_WORK TO BE COMPLETED_
Among the entries below, how many lines include "LEADERSHIP"? Give the number alone.

_DATA EXTRACTS_
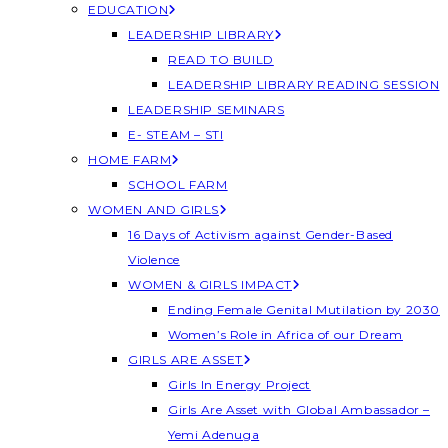
EDUCATION
LEADERSHIP LIBRARY
READ TO BUILD
LEADERSHIP LIBRARY READING SESSION
LEADERSHIP SEMINARS
E- STEAM – STI
HOME FARM
SCHOOL FARM
WOMEN AND GIRLS
16 Days of Activism against Gender-Based
Violence
WOMEN & GIRLS IMPACT
Ending Female Genital Mutilation by 2030
Women’s Role in Africa of our Dream
GIRLS ARE ASSET
Girls In Energy Project
Girls Are Asset with Global Ambassador –
Yemi Adenuga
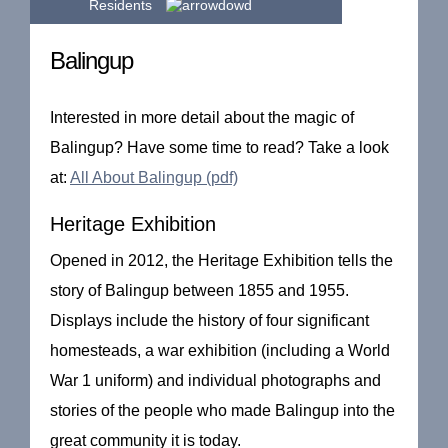
Residents
Balingup
Interested in more detail about the magic of
Balingup? Have some time to read? Take a look
at:
All About Balingup (pdf)
Heritage Exhibition
Opened in 2012, the Heritage Exhibition tells the
story of Balingup between 1855 and 1955.
Displays include the history of four significant
homesteads, a war exhibition (including a World
War 1 uniform) and individual photographs and
stories of the people who made Balingup into the
great community it is today.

_OUTPUT OF THE EXERCISE_
3